Potent cancer therapeutics that exhibit excessive, systemic toxicities or unstable pharmacokinetics from hydrophobic profiles are excellent candidates for conjugation to yield chemical conjugates or nanoparticles. The resultant conjugates or nanoparticles can be engineered to yield greater specificity and enhanced pharmacokinetics. In many other examples, synthetic conjugates comprising any combination of small chemicals, lipids, proteins, genetic components, and chemical scaffolds can be developed to form nanoparticles that can then be internalized into target cells via macropinocytosis. Nanoparticles, which vary widely in composition, size, chemical charge, and shape, all contribute to distinct, cellular specificities and in endocytic mechanisms (Kettler et al., 2014). Larger nanoparticles rely on macropinocytosis for efficient internalization but smaller nanoparticles can traffic into cells through protein-coated endocytosis as well. For example, nanoparticles featuring paclitaxel fused to a chimeric peptide comprising an elastin-like peptide with a hydrophilic peptide (CP-PTX) serve double purposes in reducing the hydrophobic profile of paclitaxel and in enhancing tumorigenic internalization of paclitaxel via macropinocytosis (Bhattacharyya et al., 2015; Iglesias and Koria, 2015).
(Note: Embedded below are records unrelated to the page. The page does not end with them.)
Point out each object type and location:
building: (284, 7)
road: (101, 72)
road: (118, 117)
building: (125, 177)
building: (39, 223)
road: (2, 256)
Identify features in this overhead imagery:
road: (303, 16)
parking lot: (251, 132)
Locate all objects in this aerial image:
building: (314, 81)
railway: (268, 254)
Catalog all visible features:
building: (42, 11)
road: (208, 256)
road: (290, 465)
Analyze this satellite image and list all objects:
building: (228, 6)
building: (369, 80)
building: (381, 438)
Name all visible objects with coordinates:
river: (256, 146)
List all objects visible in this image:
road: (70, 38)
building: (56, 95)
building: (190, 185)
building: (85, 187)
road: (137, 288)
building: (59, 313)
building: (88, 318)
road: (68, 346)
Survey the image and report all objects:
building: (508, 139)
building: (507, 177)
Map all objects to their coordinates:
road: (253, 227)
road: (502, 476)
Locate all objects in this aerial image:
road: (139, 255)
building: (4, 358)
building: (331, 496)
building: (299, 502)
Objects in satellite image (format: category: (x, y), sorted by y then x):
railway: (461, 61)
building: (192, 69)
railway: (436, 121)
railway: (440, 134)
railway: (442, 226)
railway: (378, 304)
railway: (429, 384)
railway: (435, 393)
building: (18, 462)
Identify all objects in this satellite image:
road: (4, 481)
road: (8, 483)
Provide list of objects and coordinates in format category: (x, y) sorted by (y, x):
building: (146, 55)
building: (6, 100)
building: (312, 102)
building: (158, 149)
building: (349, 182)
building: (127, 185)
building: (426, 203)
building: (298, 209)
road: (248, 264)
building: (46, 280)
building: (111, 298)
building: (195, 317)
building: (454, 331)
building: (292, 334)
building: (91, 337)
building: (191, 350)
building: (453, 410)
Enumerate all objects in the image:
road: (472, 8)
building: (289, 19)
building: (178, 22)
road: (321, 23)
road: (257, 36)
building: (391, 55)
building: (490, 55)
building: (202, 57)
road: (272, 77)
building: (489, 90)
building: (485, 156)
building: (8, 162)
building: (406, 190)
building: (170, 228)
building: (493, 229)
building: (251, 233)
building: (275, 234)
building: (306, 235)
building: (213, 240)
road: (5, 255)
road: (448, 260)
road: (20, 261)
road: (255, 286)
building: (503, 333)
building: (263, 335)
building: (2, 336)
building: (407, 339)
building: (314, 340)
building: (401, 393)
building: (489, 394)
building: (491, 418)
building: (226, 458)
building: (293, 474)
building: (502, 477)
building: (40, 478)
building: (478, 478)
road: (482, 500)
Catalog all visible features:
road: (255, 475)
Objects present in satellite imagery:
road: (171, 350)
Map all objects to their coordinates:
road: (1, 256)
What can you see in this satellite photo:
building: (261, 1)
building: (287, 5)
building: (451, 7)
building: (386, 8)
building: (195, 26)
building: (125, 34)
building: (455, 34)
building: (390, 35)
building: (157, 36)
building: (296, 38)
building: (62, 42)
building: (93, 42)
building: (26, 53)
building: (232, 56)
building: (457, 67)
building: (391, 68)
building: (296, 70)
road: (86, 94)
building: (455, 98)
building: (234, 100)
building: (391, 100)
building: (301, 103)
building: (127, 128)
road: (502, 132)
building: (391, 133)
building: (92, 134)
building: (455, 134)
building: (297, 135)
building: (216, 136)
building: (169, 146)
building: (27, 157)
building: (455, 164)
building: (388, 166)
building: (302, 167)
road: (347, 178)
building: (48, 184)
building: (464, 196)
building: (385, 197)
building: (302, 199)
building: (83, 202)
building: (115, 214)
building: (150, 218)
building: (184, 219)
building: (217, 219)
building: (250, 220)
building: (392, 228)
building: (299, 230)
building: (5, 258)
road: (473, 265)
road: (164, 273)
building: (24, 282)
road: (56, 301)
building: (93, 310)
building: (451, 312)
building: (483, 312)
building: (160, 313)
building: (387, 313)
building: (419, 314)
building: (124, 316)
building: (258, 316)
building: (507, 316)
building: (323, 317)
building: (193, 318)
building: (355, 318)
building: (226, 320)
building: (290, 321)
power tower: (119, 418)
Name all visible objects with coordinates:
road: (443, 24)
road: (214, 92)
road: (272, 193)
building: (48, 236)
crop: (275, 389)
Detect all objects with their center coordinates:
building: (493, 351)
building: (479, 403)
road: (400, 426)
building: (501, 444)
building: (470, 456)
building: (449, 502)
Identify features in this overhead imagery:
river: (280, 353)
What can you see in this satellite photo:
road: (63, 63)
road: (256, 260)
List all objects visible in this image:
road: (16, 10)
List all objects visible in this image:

Nanoparticles can also deliver genetic materials. For example, polyethylene glycol (PEG)-based nanoparticles were successfully used to deliver genes into cancer cells through macropinocytosis (Walsh et al., 2006). Nanoparticle shapes play important roles as well, as rod-like nanoparticles internalize into cells independently from macropinocytosis (Liu et al., 2016). Nanoparticles can also be targeted against specific cell types by incorporating aptamers into lipid nanoparticles (Liang et al., 2015). Similarly, nanoparticles conjugated with antibodies targeting the collagen receptor, α2β1 integrin, lead to efficient internalization via macropinocytosis (Kankaanpää et al., 2015). As α2β1 integrins have been previously implicated in both cancer stem cells and tumor angiogenesis, α2β1 integrin-targeting nanoparticles could yield specific utility in cancer therapeutics (Naci et al., 2015).
Another intriguing therapeutic front includes conjugating cytotoxic payloads onto albumin primarily for enhancing drug pharmacokinetics and because albumin has long been observed to accumulate within solid tumors through macropinocytosis (Kratz, 2008). An example includes the FDA-approved, nanoparticle albumin-bound form of paclitaxel (nab-paclitaxel or Abraxane®) for treating multiple cancers. However, cancers are still able to overcome these drugs through acquired resistance, likely in differentially expressed proteins that regulate macropinocytosis, including cytoskeletal and lipid metabolism proteins (Zhao et al., 2015b) or through increased drug exporters such as P-glycoprotein (Zhao et al., 2015a). Other albumin-based conjugates targeting folate receptors also demonstrated efficient delivery of cytotoxic compounds specifically into cancer cells (Shi et al., 2014). Conjugates with non-albumin carriers have also been successful, including paclitaxel poliglumex (PPX or formerly Xyotax), comprising paclitaxel and polyglutamic acid polymers. PPX has been effective against metastatic breast cancers when used in combination with capecitabine (Northfelt et al., 2014).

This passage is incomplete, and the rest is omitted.